EXCERPT TO READ ->

Ventricular Rate During AF
The durations of the induced episodes of AF were not different before (median, 12 seconds; range, 5 to 720 seconds) and after (median, 12 seconds; range, 5 to 300 seconds) slow pathway ablation. Seventeen episodes of AF lasted for >1 minute (before ablation in 7 patients, after ablation in 4 patients, and both before and after ablation in 3 patients). In these patients, the MVCL calculated over the first 10 RR intervals was correlated with the MVCL determined over 1 minute of AF. Fig 1⇓ shows that there was an excellent correlation with a slope of the regression line close to 1 and an intercept around 0.
Table 2⇓ shows the effects of catheter ablation on ventricular cycle lengths during AF. Catheter ablation of the slow pathway significantly slowed the heart rate during AF, as reflected by a significant prolongation of all the variables evaluated (ie, MVCL and minimal and maximal ventricular cycle lengths). A subgroup analysis with patients stratified according to either complete (n=12) or incomplete (n=18) elimination of slow pathway conduction revealed a significant increase in MVCL during AF for both groups (410±43 ms before versus 496±84 ms after ablation, P<.01; 475±115 ms before versus 528±153 ms after ablation, P<.05). Furthermore, the postablation MVCL was not significantly different between the two groups, indicating that ablation of the slow pathway to the point where 1:1 AV conduction cannot be maintained has the same effect as complete elimination of the slow pathway.
The anatomic location of successful slow pathway ablation had no impact on the degree of slowing of the ventricular rate during AF. In patients ablated in the posterior region (n=15), MVCL increased from 451±84 to 518±128 ms (P<.01). In patients in whom AVNRT was eliminated by ablation within the medial region (n=15), MVCL increased from 446±113 to 512±136 ms (P<.05). Furthermore, there was no correlation between the total amount of energy delivered and the increase in MVCL (r=−.35, P=NS).

EXTRACTED DATA ->

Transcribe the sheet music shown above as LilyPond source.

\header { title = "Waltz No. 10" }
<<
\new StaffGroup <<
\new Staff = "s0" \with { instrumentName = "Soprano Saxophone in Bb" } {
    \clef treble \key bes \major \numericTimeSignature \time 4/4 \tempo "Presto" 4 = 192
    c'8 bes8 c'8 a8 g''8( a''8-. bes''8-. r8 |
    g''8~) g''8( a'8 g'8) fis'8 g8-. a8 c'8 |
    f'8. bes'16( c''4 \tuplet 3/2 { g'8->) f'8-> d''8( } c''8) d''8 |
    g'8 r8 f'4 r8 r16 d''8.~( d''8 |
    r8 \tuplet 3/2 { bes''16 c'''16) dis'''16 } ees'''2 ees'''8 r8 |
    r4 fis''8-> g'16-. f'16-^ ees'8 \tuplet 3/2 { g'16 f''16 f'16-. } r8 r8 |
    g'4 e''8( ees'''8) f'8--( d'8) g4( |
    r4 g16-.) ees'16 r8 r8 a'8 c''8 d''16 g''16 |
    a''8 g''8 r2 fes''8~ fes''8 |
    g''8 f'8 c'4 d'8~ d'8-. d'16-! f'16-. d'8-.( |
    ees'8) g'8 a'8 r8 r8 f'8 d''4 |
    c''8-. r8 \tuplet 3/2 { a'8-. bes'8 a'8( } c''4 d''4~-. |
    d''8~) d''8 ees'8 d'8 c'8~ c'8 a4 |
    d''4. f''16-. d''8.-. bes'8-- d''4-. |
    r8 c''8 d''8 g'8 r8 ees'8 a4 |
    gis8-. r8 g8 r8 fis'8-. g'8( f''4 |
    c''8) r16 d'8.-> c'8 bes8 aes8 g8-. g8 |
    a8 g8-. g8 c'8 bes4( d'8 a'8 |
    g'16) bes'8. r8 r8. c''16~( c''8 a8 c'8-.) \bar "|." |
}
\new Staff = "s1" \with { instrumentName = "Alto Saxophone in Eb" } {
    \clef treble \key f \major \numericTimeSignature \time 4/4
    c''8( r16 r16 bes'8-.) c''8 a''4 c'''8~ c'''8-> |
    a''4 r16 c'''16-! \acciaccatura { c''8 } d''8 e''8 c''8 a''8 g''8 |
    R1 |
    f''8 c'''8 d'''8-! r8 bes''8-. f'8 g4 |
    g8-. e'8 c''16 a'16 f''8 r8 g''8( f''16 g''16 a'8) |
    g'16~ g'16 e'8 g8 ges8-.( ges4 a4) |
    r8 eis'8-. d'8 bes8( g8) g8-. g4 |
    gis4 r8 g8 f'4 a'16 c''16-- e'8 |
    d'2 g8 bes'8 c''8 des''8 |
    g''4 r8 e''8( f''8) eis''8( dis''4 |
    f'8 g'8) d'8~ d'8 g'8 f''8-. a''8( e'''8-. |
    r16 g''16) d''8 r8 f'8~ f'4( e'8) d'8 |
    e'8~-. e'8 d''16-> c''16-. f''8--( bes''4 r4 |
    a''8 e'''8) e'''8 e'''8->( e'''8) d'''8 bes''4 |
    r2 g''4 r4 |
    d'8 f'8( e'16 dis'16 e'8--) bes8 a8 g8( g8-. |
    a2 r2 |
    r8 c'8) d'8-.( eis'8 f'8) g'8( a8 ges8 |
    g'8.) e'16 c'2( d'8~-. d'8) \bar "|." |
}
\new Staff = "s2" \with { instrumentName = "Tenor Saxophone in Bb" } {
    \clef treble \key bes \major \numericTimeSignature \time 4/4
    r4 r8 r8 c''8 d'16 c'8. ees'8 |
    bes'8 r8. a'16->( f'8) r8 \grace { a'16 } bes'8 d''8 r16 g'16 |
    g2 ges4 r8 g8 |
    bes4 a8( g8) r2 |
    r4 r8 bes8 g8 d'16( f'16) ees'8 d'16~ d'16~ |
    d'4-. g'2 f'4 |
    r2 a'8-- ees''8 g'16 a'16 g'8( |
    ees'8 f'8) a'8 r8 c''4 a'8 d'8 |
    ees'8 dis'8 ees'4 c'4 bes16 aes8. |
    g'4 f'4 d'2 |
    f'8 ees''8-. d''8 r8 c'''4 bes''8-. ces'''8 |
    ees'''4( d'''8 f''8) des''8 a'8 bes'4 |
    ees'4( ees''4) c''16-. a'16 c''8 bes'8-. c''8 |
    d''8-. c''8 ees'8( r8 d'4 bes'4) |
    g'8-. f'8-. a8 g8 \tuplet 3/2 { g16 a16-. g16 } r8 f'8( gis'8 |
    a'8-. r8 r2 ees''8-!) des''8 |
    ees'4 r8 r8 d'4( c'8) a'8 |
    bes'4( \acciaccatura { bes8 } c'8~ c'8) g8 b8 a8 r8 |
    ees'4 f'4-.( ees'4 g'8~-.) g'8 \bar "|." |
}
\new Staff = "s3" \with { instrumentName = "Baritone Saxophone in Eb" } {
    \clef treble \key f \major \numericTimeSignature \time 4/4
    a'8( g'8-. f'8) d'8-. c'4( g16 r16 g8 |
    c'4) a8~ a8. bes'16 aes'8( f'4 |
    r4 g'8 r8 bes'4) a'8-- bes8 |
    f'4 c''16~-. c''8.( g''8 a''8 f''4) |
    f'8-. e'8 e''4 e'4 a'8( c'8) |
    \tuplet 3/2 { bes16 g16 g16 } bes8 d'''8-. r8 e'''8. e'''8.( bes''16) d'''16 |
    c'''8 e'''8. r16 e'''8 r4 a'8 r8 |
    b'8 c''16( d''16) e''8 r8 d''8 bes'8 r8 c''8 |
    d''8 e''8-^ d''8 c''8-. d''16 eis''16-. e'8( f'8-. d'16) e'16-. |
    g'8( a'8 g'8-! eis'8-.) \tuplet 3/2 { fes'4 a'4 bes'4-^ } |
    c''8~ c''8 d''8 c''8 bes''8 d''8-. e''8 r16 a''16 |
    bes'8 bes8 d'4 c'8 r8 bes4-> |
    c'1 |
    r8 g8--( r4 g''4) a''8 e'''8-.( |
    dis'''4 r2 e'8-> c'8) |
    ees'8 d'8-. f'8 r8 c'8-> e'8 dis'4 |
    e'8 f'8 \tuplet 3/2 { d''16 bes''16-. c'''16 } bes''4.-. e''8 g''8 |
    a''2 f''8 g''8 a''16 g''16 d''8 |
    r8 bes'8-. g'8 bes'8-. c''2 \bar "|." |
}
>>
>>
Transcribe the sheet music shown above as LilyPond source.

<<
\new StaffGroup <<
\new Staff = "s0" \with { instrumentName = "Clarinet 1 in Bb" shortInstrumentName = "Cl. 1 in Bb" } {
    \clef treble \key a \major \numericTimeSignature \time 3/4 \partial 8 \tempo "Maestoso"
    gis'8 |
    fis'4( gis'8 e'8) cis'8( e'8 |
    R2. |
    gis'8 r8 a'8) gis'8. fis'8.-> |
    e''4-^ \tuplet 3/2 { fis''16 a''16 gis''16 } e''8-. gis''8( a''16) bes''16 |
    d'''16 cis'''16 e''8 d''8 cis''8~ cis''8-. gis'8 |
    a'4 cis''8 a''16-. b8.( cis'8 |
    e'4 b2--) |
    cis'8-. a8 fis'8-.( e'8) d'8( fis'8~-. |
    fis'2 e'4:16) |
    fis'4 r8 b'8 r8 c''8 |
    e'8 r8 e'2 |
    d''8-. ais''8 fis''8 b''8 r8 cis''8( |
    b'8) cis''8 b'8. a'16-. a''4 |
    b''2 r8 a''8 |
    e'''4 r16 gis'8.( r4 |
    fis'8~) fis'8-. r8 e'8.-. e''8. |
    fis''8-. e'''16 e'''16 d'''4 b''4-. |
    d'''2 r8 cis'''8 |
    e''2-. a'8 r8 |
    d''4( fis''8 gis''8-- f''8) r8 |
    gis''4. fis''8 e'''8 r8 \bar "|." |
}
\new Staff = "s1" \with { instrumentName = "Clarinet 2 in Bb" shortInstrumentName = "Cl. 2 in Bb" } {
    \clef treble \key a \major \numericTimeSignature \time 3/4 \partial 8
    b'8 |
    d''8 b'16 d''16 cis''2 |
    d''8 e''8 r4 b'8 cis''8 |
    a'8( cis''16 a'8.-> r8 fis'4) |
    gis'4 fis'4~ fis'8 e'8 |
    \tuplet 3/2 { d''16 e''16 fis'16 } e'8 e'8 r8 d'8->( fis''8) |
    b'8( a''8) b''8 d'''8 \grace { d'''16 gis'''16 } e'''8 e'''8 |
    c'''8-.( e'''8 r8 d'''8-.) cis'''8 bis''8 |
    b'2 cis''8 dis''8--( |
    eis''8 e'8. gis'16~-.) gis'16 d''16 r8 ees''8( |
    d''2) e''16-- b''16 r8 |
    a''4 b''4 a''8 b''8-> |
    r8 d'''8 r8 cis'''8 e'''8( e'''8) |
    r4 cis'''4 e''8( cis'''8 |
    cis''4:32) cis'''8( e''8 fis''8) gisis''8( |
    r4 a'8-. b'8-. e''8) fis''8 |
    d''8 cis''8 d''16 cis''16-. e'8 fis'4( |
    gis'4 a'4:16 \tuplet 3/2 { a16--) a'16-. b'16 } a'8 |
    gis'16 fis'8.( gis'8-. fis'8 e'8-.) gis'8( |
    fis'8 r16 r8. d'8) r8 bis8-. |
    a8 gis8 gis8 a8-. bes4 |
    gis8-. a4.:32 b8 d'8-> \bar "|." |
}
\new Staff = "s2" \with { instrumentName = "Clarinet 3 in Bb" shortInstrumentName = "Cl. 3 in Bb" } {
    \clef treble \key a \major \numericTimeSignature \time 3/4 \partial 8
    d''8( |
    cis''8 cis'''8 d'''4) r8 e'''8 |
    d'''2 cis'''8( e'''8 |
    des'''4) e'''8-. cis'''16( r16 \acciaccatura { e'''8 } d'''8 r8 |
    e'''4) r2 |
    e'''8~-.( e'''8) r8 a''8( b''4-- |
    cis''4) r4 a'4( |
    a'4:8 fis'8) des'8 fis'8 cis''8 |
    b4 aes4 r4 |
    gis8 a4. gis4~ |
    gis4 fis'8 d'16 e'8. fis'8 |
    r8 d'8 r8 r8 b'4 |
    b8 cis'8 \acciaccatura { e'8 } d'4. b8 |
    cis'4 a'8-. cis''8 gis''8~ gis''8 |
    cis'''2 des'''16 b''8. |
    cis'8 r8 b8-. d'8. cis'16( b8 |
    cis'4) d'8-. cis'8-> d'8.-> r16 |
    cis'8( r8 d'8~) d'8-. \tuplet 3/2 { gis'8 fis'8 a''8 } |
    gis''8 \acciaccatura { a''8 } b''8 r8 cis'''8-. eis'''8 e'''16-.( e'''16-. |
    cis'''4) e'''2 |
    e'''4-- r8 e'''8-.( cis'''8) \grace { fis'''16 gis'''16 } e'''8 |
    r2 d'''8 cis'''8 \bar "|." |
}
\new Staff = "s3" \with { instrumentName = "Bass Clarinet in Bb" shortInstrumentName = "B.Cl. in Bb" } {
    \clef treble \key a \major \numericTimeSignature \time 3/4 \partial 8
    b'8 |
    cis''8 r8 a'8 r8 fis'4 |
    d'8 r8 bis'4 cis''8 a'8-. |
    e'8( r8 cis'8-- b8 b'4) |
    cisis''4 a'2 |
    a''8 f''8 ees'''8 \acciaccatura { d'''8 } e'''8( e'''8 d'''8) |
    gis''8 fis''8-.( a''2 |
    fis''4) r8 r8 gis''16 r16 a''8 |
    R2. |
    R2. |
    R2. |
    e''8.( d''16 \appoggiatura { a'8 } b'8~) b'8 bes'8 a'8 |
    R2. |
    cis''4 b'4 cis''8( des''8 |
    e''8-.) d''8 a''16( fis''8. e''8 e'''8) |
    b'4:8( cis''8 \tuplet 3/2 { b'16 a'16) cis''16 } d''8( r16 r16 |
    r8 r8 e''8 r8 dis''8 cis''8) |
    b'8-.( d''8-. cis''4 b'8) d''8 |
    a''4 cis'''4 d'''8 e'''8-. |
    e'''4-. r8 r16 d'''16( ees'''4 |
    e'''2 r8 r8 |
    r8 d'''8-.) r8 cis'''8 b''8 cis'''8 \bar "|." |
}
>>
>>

EXERCISE SET ->
**1.** From the ventricular rate excerpt, list every MVCL value, with its ± figure, reported for the patients grouped by the anatomic region of ablation, and say which region and which time point each belongs to.
**2.** Output the stretch of the ventricular rate excerpt from "The anatomic location" through "MVCL (r=−.35, P=NS)." verbatim.
The listing above has no role here.

LIST OF SOLUTIONS ->
**1.**
- Posterior region (n=15), before ablation: 451±84 ms
- Posterior region (n=15), after ablation: 518±128 ms
- Medial region (n=15), before ablation: 446±113 ms
- Medial region (n=15), after ablation: 512±136 ms

**2.**
The anatomic location of successful slow pathway ablation had no impact on the degree of slowing of the ventricular rate during AF. In patients ablated in the posterior region (n=15), MVCL increased from 451±84 to 518±128 ms (P<.01). In patients in whom AVNRT was eliminated by ablation within the medial region (n=15), MVCL increased from 446±113 to 512±136 ms (P<.05). Furthermore, there was no correlation between the total amount of energy delivered and the increase in MVCL (r=−.35, P=NS).